PROBLEM TO SOLVE -> Where the line containing "focal_35mm: 19" appears in the records below, begin there and write out each line exactly until the last one, and nothing more.

═════ GIVEN INFORMATION ═════

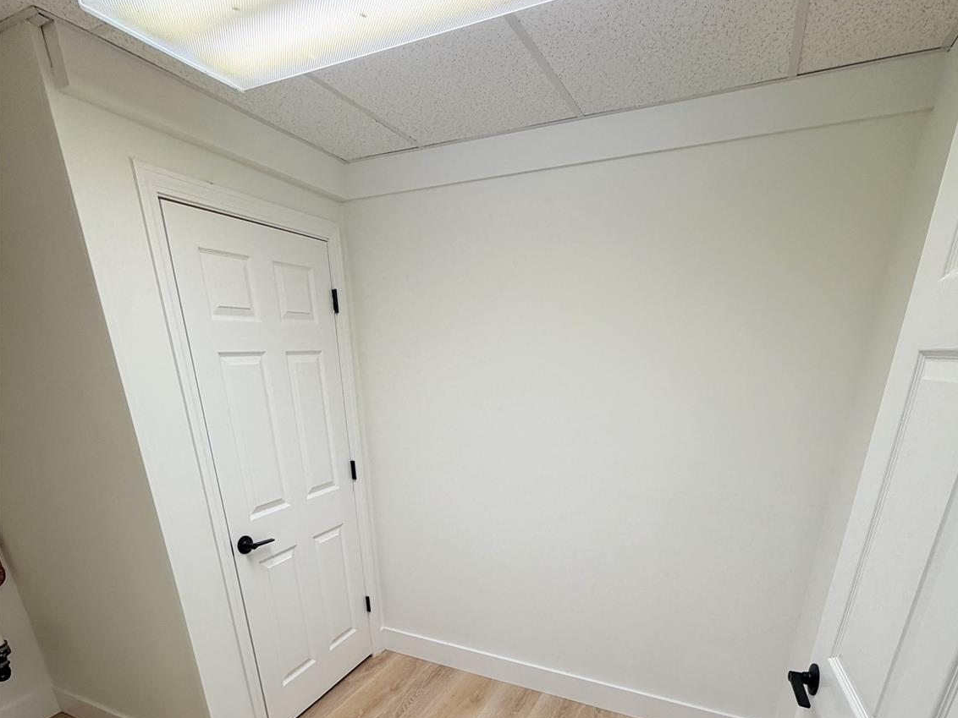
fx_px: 526
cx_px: 484
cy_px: 573
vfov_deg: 62.9
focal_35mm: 19
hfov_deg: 84.7
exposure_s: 1/120
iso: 80
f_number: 2.2
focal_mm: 2.22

═════

RESPONSE AREA ->
focal_35mm: 19
hfov_deg: 84.7
exposure_s: 1/120
iso: 80
f_number: 2.2
focal_mm: 2.22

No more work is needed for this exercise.